(REQUIRED ACTION) In the text on data connectors, what unified format do the connectors output?

(TEXT)
╭──
In addition, increasing privacy regulations further fuel the pressure on businesses to properly organize and index all of their data, including unstructured data. For example, GDPR and CCPA require that businesses must be able to search and identify specific data related to users or customers, even if the data might not conform to any standard protocol.
The disclosed connectors address these problems that businesses are facing with Natural Data, which is any data that has a learnable structure and that can have associated models able to learn that structure to generate vector representations. Natural Data can be either structured or unstructured data, with the vast majority being unstructured.
The processor 141 provides a unifying approach to organizing, managing, indexing, searching and extracting meaningful insights for both structured and unstructured data. The connectors are tailored for a large variety of input data formats and storage mediums and output a unified format that simplifies data processing and analysis: embeddings. Embeddings are learned numerical vector representations of the data that capture semantic information from the input. The disclosed connectors ingest and transform customer-provided input data and power a variety of services, such as semantic search, label prediction and alerting.
╰──
(GIVEN INFORMATION)
╭──
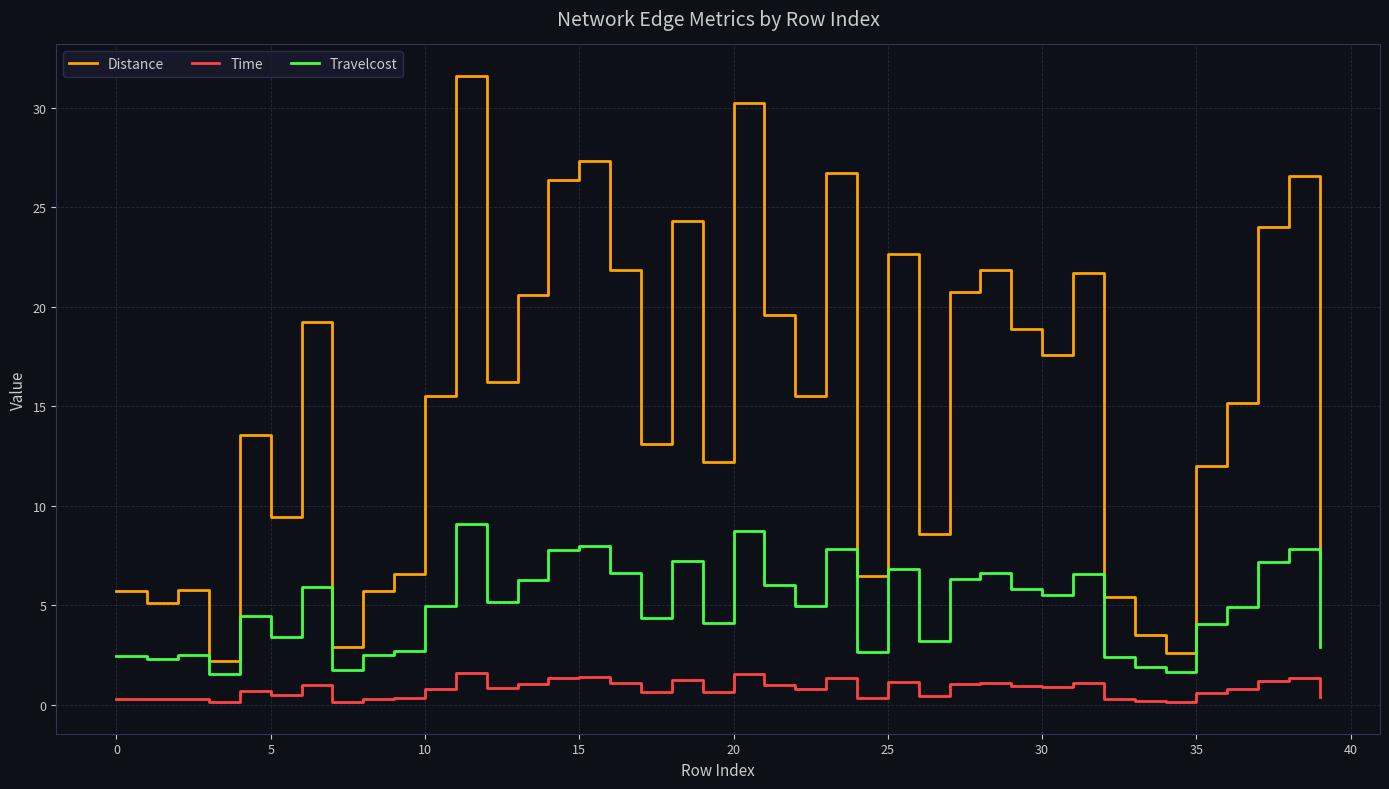

True or false: Distance has more than 0 points higher than both neighbors.

True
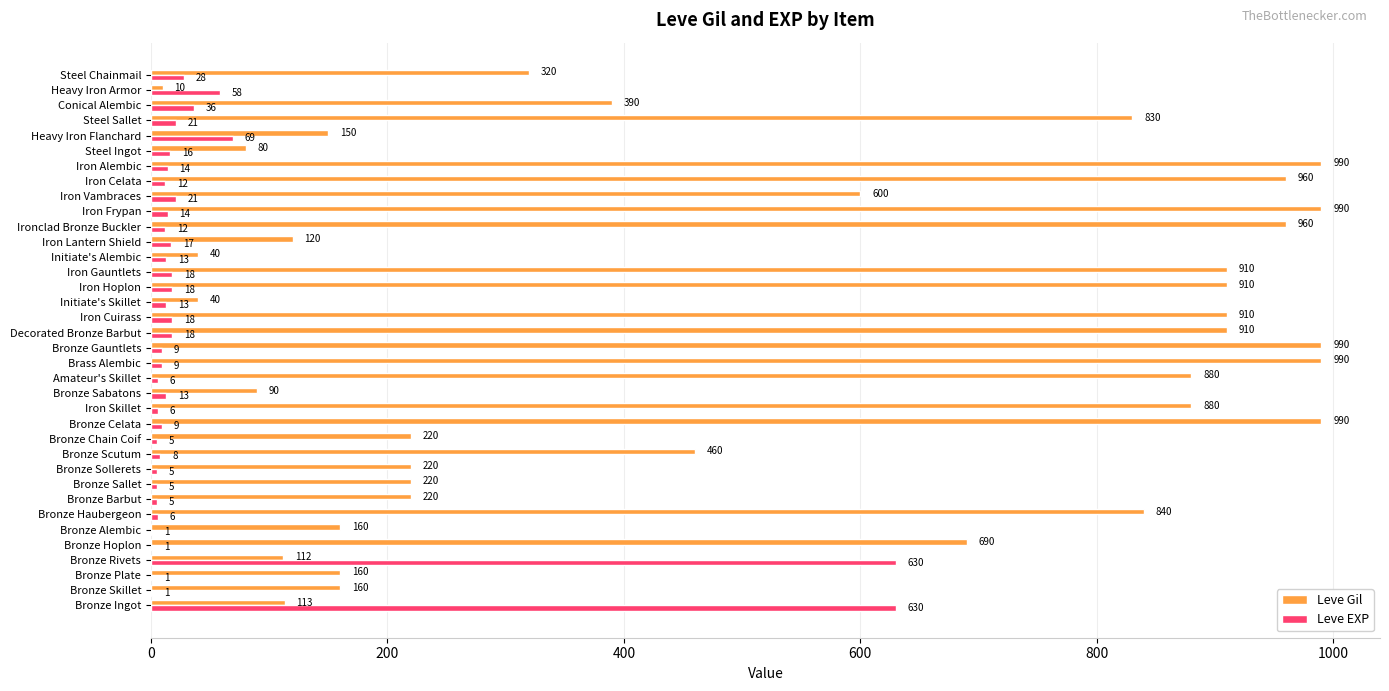

How many data points does each series have?

36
╰──
(EXERCISE RESPONSE) Embeddings, which are learned numerical vector representations of the data.